Problems with elasticity applications

- Budget neutral in that each contract has same costs to insurer for same distribution of healthcare utilization
- Different assumptions on how to reduce plans to a single average price yield very different predictions (factor of 2)
Key takeaways
- Confident that price matters in healthcare (i.e., people respond to higher prices by reducing healthcare)
- Less confident in the magnitude of the response
- Difficult to apply single elasticity estimates to nonlinear pricing contracts
The Oregon Health Insurance Experiment
(see Finkelstein et al. (2012) for a review)
Setup
- Oregon expanded Medicaid in 2008
- 90,000 people applied for 10,000 slots
- Randomized lottery for slots
- Nearly 36,000 selected for lottery, 30% enrolled
Analysis
- Compare outcomes of those with insurance to those without
- Use lottery selection as an instrument for insurance coverage
Analysis
\[\begin{align} y_{ihj} &= \pi_{0} + \pi_{1}Ins_{ih} + \pi_{2}x_{ih} + \pi_{c}V_{ih} + \nu_{ihj} \\ Ins_{ih} &= \delta_{0} + \delta_{1}Lottery_{h} + \delta_{2}x_{ih} + \delta_{3}V_{ih} + \mu_{ihj} \end{align}\]
- individual \(i\) in household \(h\) for outcome \(j\)
- \(x_{ih}\) are covariates that are correlated with lottery sign up
- \(V_{ih}\) are other covariates thought to be correlated with outcomes (for increases in precision)
Main results
- 2.1 percentage point (30%) increase in the probability hospital admission
- 8.8 percentage point (15%) increase in the probability of taking any prescription drugs
- 21 percentage point (35%) increase in the probability of having an outpatient visit
- No change (but wide confidence intervals) in ED visits
- 0.3 standard deviation increase in reported compliance with recommended preventive care (e.g., mammograms and cholesterol monitoring)

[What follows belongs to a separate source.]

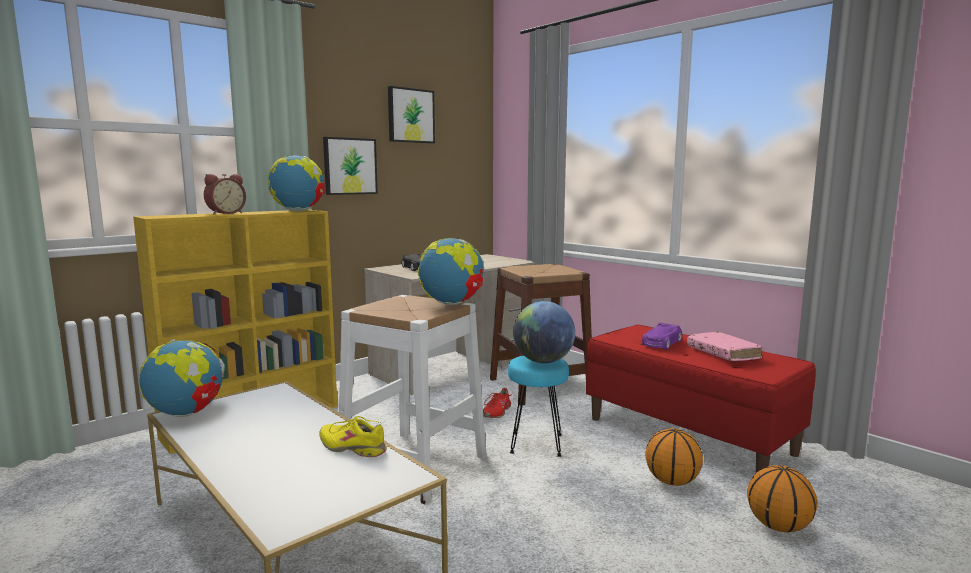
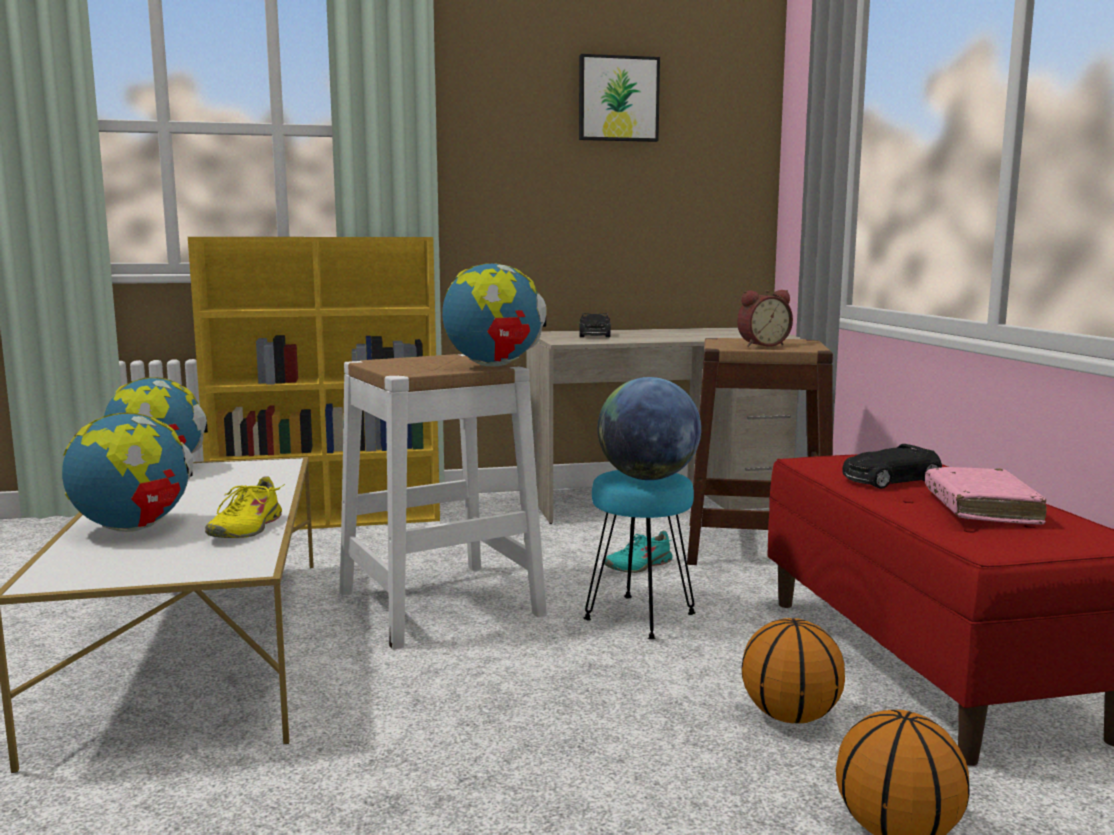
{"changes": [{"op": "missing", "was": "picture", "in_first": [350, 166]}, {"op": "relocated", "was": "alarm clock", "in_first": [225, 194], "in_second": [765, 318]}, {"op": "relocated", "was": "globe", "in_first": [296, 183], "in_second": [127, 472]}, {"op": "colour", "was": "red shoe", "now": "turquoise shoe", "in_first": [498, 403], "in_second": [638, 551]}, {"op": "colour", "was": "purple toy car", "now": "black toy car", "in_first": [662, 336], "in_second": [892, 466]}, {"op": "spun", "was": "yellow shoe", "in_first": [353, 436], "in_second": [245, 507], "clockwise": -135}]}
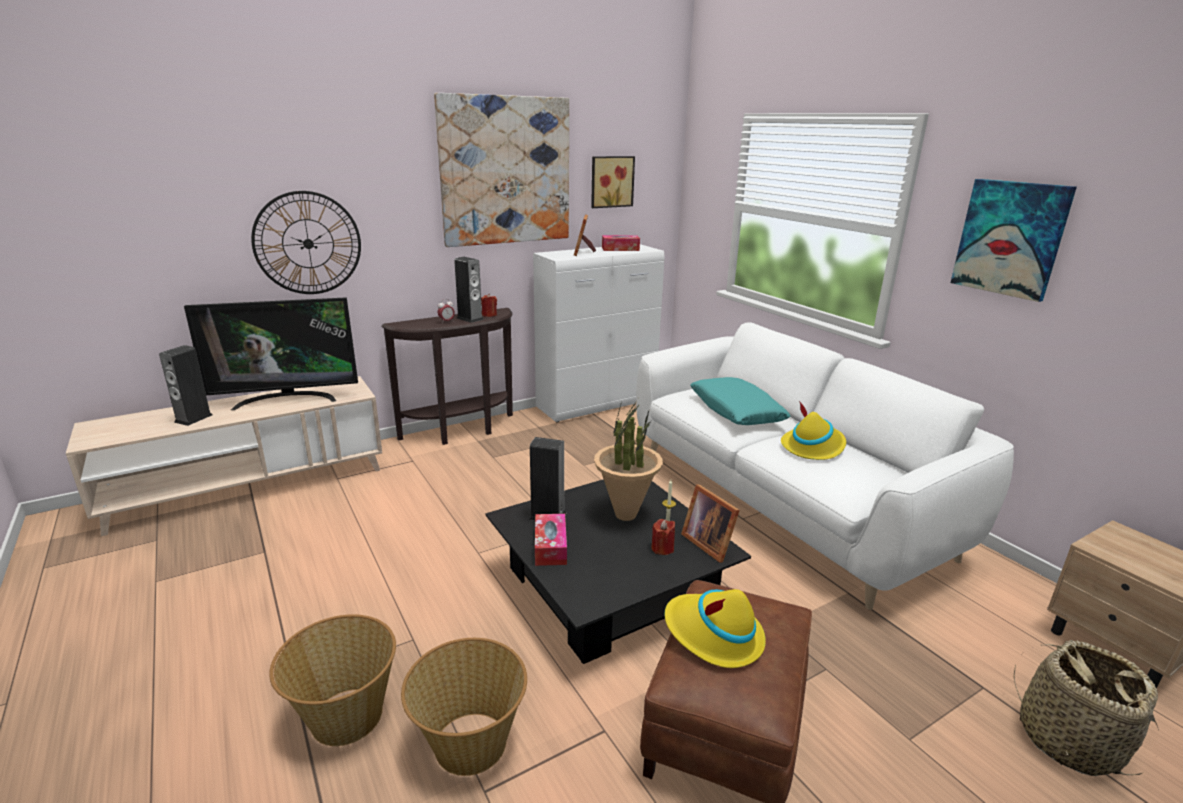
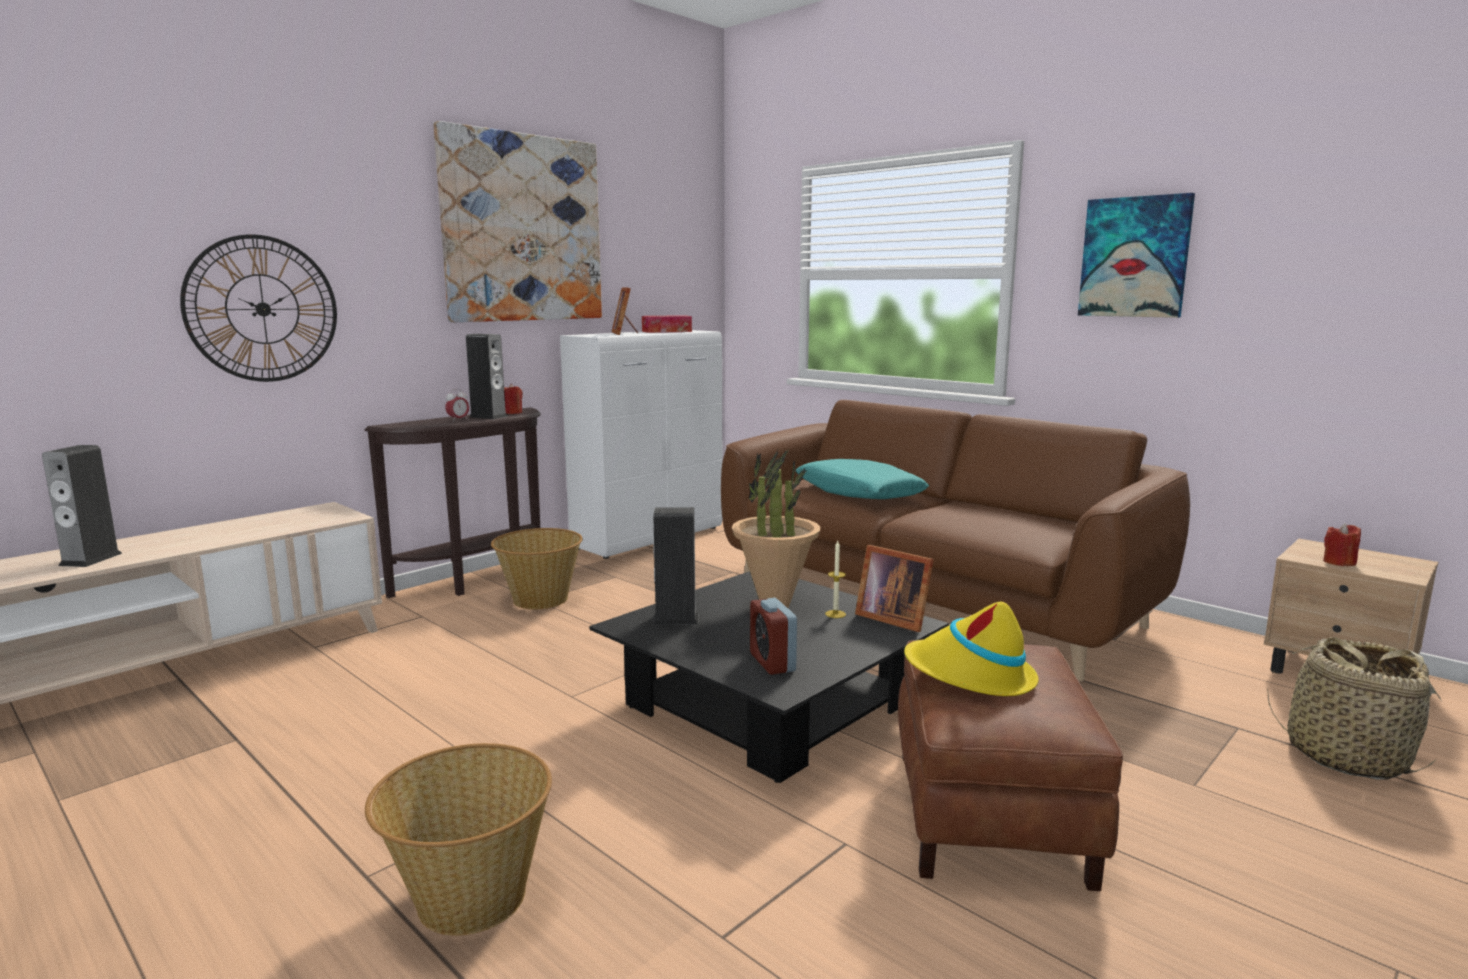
{"changes": [{"op": "missing", "was": "television", "in_first": [271, 353]}, {"op": "missing", "was": "tissue box", "in_first": [551, 540]}, {"op": "missing", "was": "picture", "in_first": [613, 182]}, {"op": "missing", "was": "yellow hat", "in_first": [813, 430]}, {"op": "appeared", "now": "alarm clock", "in_second": [773, 636]}, {"op": "relocated", "was": "basket", "in_first": [464, 707], "in_second": [537, 568]}, {"op": "relocated", "was": "red candle", "in_first": [663, 537], "in_second": [1342, 544]}, {"op": "colour", "was": "white sofa", "now": "brown sofa", "in_first": [825, 466], "in_second": [955, 540]}]}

- 6.4 percentage point (25%) decline in the probability of having an unpaid medical bill sent to a collections agency
- 20 percentage point (35%) decline in having any out-of-pocket medical expenditures
- improvements in self-reported physical and mental health, overall well-being, access to, and quality of are
References
Aron-Dine, Aviva, Liran Einav, and Amy Finkelstein. 2013. “The RAND Health Insurance Experiment, Three Decades Later.” Journal of Economic Perspectives 27 (1): 197–222.
Finkelstein, Amy, Sarah Taubman, Bill Wright, Mira Bernstein, Jonathan Gruber, Joseph P Newhouse, Heidi Allen, Katherine Baicker, et al. 2012. “The Oregon Health Insurance Experiment: Evidence from the First Year.” Quarterly Journal of Economics 127 (3): 1057–1106.